▸ Data to examine:
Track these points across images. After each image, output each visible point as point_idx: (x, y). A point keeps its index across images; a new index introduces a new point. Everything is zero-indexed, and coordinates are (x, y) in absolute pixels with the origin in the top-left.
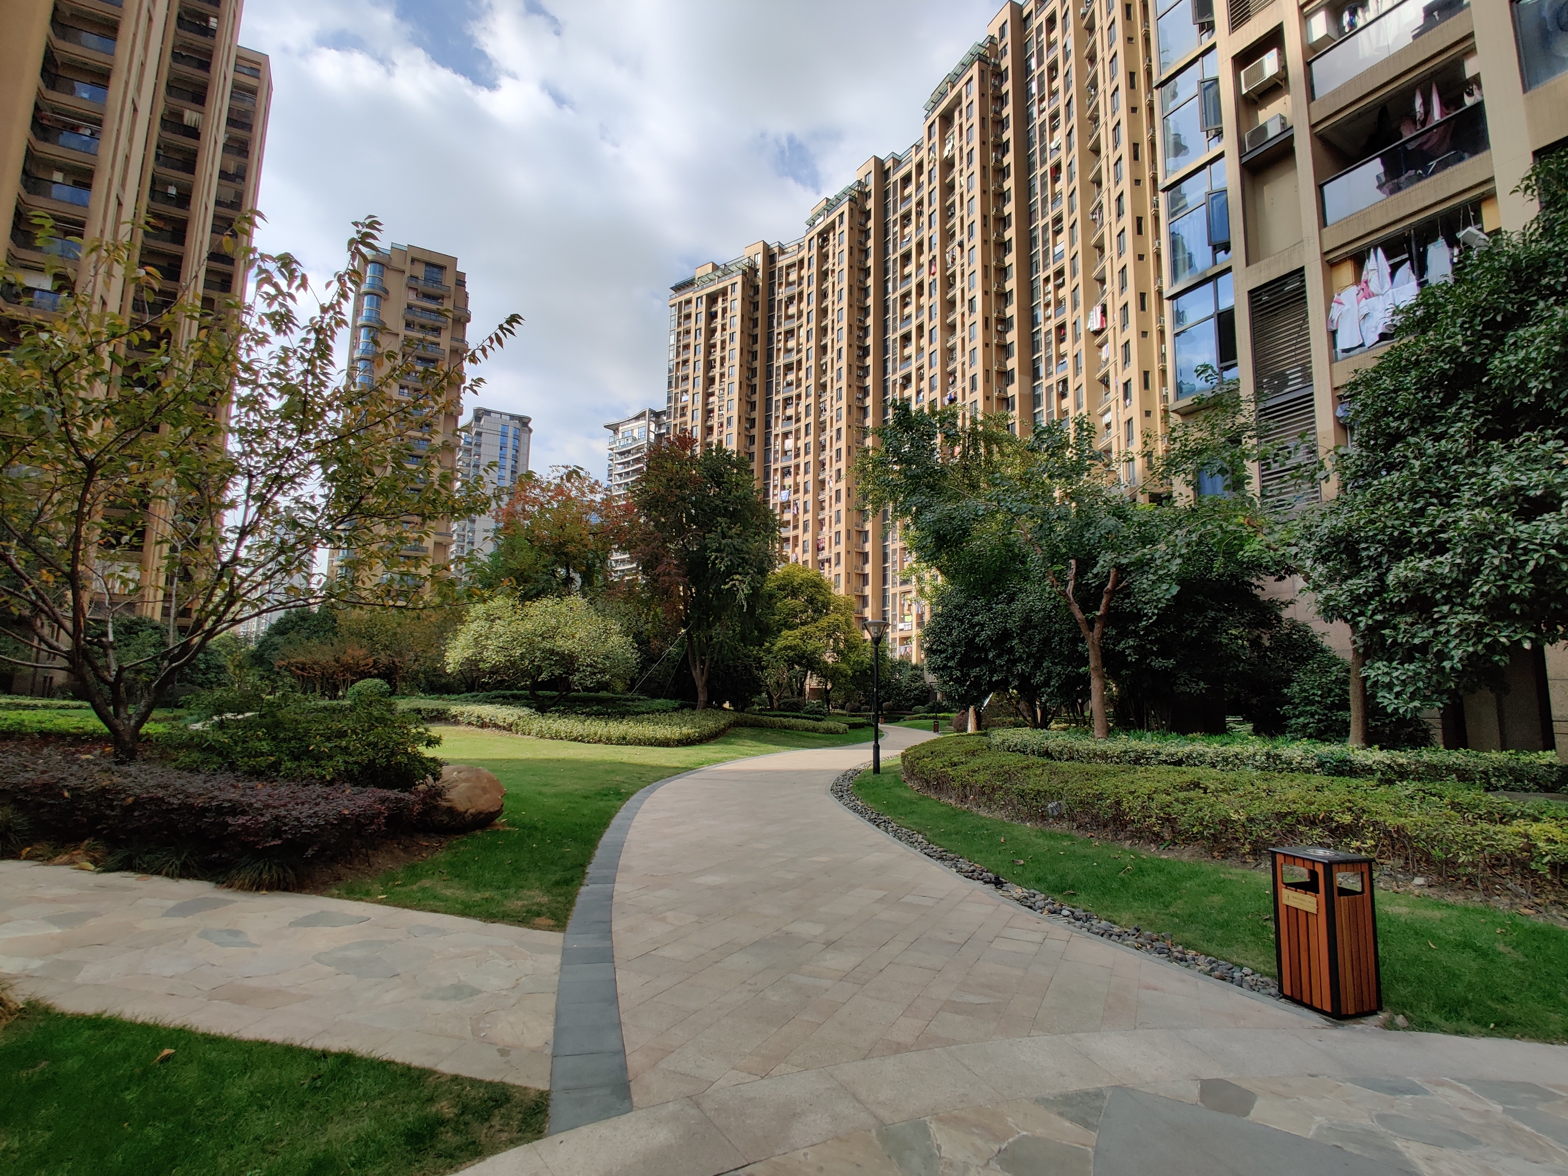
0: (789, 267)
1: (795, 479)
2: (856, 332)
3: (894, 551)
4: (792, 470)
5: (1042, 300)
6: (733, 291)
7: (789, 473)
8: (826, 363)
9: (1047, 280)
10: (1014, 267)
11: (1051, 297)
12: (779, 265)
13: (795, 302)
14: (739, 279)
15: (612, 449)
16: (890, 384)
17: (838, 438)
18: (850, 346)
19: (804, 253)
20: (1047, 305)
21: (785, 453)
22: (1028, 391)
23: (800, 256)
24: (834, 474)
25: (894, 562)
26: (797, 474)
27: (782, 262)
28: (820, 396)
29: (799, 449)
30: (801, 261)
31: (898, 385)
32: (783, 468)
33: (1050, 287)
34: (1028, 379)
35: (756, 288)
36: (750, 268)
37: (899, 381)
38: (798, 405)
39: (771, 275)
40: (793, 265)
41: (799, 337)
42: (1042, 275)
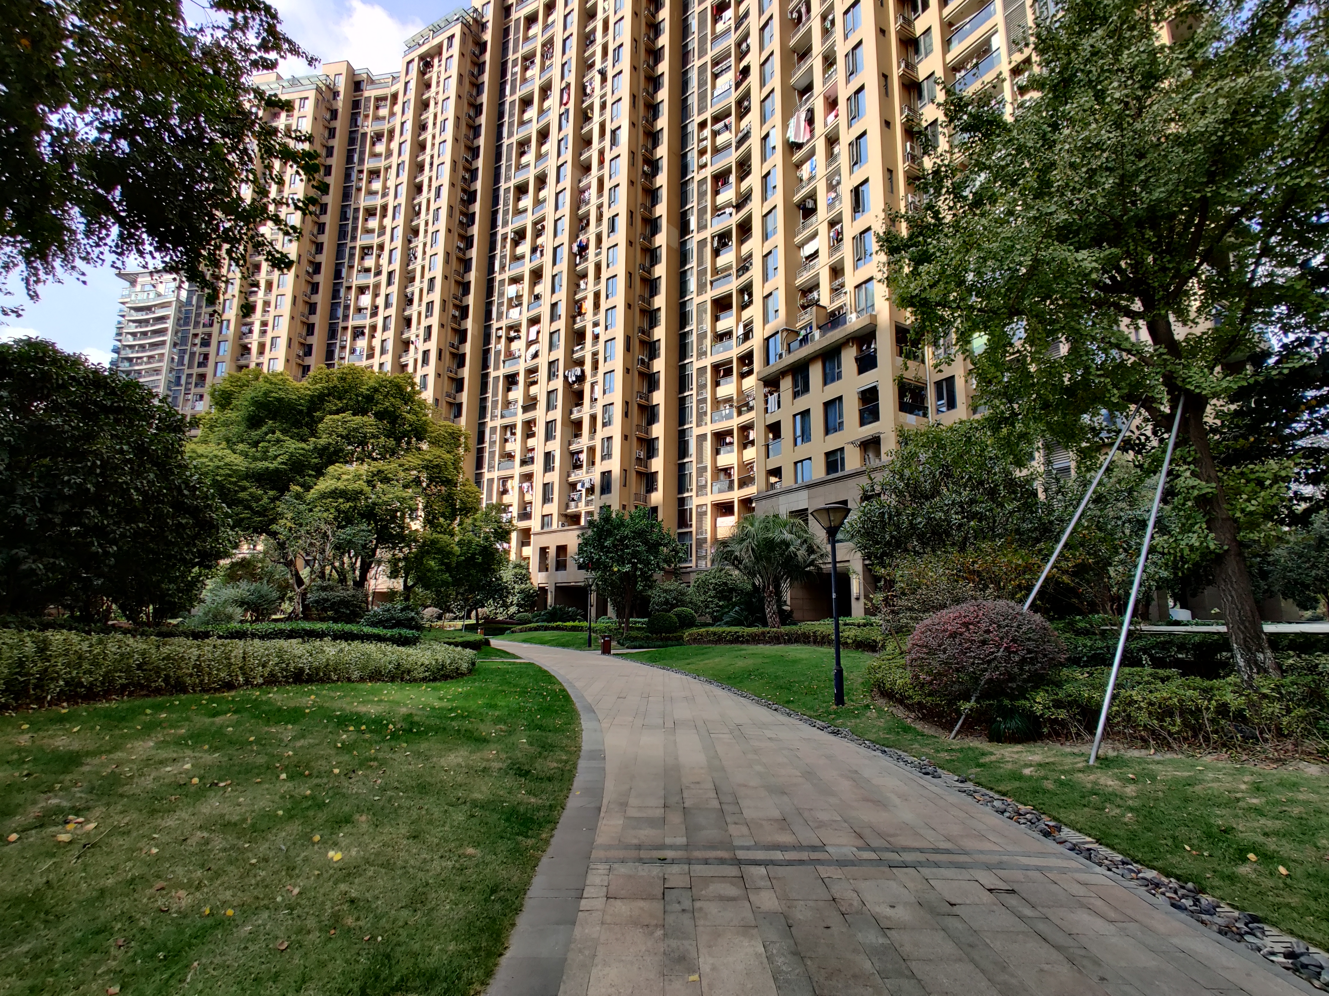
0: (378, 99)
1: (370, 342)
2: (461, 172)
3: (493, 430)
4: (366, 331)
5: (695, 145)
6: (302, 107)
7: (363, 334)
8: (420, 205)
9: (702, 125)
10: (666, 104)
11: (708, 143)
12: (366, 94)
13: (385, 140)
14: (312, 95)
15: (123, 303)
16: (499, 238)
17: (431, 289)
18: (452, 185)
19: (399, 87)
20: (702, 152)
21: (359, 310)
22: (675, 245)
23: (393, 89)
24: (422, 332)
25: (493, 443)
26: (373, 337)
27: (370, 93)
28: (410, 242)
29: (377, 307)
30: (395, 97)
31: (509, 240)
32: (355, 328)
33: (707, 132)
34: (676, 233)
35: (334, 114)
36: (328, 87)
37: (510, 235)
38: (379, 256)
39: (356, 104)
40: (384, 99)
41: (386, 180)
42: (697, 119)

--

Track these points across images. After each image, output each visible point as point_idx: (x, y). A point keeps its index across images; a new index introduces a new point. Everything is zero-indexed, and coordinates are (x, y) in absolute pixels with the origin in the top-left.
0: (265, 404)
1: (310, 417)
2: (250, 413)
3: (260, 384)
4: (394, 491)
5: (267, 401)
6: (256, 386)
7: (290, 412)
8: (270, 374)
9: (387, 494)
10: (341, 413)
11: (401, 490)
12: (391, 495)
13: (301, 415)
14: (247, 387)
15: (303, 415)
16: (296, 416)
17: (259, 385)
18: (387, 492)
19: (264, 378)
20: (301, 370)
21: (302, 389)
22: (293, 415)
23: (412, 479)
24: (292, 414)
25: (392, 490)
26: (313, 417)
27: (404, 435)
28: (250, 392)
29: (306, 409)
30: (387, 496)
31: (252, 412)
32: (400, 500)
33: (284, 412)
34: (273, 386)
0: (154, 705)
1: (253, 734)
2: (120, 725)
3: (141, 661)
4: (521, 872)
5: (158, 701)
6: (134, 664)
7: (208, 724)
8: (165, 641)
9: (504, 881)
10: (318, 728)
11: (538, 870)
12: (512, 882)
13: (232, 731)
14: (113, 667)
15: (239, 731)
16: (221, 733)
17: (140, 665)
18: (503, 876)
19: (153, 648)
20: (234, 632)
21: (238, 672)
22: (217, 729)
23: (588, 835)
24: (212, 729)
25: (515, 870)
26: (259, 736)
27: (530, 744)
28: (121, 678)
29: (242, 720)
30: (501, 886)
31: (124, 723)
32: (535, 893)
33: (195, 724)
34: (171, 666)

--

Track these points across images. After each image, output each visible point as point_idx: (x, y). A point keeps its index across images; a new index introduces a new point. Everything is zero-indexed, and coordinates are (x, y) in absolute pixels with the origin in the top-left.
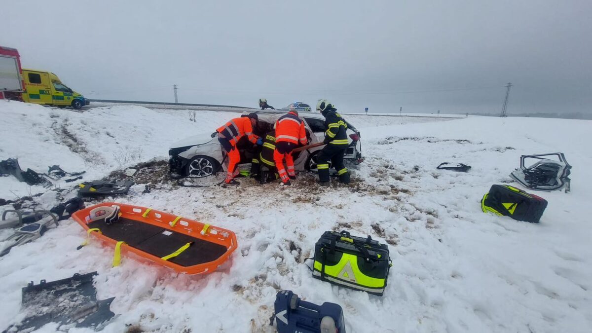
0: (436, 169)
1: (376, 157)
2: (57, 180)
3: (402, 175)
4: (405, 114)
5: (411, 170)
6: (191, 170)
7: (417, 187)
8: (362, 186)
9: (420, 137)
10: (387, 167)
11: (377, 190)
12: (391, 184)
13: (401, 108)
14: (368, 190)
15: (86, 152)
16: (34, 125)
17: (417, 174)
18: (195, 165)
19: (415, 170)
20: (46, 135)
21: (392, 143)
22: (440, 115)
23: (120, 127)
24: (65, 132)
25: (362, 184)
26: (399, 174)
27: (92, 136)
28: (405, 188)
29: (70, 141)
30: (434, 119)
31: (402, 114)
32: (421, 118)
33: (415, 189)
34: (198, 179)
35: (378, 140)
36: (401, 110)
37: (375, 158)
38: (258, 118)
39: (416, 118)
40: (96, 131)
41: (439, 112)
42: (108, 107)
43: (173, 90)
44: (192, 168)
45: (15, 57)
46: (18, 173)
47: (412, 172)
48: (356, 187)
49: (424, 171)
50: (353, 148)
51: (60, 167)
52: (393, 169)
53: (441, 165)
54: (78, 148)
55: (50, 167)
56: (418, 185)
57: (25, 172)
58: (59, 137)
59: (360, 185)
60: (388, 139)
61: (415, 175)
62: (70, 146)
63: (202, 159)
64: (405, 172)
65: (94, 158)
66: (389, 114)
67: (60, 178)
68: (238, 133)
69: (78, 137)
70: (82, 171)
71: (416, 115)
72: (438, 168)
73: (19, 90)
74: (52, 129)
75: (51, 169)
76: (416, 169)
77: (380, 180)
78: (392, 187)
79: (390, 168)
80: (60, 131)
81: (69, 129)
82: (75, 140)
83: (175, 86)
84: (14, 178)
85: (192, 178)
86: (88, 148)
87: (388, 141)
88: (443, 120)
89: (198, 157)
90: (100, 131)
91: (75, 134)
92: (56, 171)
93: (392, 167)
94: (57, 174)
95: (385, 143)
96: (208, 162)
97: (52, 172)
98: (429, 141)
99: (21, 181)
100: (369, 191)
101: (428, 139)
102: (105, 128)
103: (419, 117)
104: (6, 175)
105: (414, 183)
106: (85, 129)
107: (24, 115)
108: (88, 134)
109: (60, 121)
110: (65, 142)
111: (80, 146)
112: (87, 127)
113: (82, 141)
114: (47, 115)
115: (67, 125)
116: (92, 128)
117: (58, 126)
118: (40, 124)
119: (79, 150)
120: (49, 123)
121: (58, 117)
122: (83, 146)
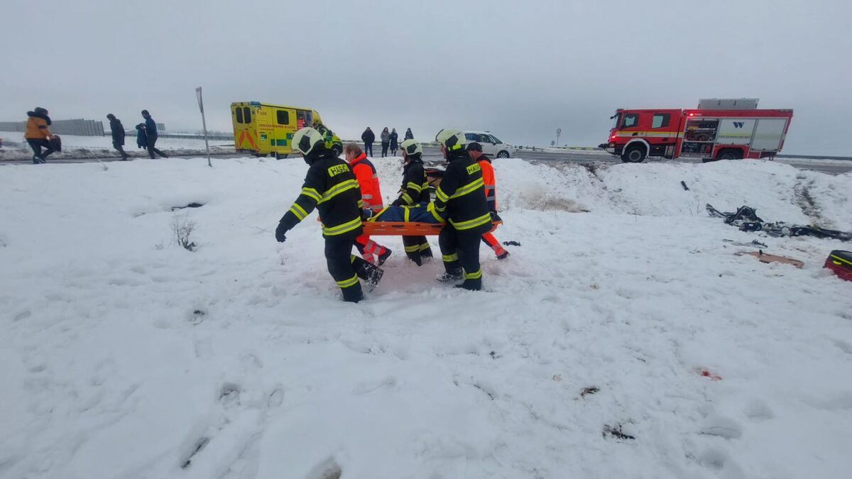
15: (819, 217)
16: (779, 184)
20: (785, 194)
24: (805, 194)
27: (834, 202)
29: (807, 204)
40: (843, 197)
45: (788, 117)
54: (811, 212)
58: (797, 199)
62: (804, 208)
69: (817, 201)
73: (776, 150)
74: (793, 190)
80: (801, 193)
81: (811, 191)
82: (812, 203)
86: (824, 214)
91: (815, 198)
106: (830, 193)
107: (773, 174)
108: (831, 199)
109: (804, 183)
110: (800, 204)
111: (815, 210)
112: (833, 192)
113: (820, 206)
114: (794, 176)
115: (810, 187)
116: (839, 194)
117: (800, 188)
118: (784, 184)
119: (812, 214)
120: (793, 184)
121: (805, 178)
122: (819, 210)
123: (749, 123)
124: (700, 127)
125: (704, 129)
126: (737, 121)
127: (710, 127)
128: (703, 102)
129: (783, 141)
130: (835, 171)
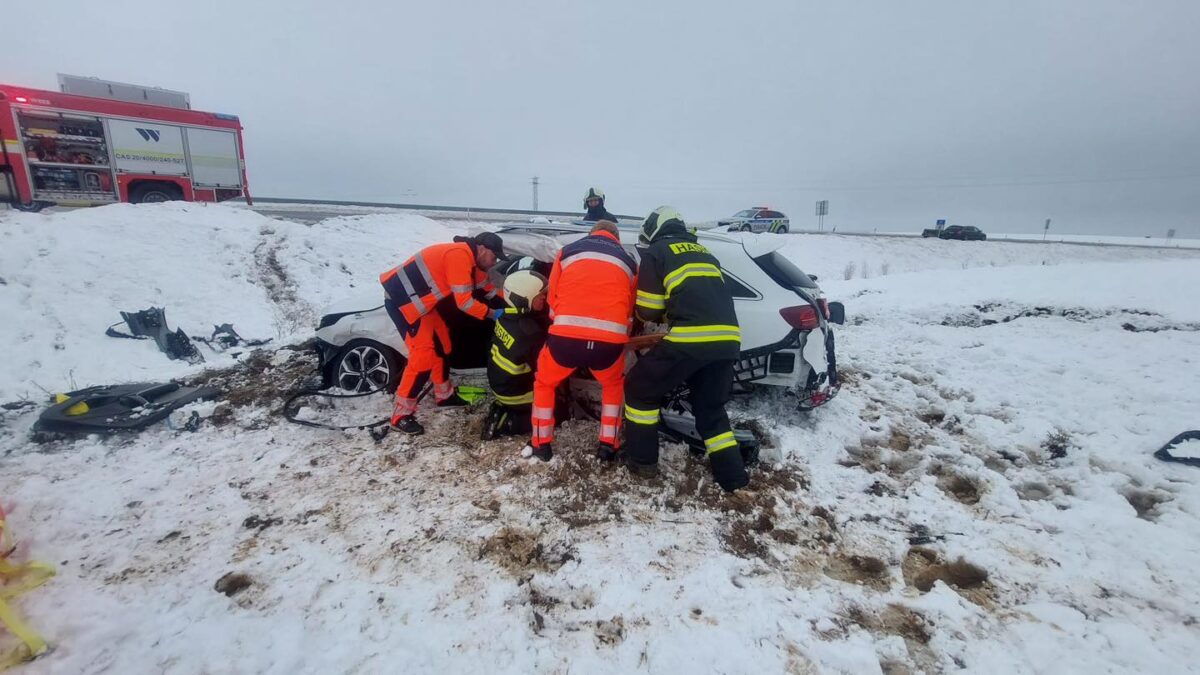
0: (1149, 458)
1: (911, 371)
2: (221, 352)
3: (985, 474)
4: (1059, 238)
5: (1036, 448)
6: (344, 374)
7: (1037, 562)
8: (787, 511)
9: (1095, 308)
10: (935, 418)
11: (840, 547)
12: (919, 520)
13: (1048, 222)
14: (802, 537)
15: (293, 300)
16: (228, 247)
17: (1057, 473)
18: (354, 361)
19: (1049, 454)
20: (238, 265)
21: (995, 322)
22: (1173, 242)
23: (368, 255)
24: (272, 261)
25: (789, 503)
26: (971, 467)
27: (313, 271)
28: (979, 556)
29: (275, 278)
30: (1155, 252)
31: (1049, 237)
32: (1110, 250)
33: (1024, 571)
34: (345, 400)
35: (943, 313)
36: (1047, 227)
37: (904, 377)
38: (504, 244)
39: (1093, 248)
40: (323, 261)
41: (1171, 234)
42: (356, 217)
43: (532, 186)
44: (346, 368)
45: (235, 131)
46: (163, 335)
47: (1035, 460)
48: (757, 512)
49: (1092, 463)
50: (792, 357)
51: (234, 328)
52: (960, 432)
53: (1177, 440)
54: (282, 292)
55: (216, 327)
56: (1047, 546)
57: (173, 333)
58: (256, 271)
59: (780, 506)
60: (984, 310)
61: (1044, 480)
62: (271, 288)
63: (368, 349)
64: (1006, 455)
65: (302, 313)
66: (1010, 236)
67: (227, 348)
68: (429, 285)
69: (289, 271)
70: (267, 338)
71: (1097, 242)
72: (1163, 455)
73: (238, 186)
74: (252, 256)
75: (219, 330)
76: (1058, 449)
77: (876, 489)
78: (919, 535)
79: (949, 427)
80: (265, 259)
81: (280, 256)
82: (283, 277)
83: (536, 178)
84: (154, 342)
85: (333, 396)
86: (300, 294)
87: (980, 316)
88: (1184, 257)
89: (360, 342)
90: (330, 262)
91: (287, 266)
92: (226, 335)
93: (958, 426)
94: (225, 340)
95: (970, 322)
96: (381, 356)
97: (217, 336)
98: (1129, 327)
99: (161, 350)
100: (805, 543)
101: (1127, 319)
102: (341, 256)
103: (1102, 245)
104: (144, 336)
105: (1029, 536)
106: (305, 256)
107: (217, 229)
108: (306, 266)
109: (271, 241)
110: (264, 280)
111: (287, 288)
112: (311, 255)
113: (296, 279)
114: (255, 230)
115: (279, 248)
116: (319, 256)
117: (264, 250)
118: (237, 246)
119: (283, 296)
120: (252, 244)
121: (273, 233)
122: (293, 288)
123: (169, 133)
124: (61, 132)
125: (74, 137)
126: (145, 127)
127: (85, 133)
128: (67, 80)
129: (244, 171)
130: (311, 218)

▸ Work item: Give again exactly, and only, the lines above starting at the one with "101: (428, 139)" and ending at the one with "120: (49, 123)".

▸ Result of the exercise:
101: (428, 139)
102: (105, 128)
103: (419, 117)
104: (6, 175)
105: (414, 183)
106: (85, 129)
107: (24, 115)
108: (88, 134)
109: (60, 121)
110: (65, 142)
111: (80, 146)
112: (87, 127)
113: (82, 141)
114: (47, 115)
115: (67, 125)
116: (92, 128)
117: (58, 126)
118: (40, 124)
119: (79, 150)
120: (49, 123)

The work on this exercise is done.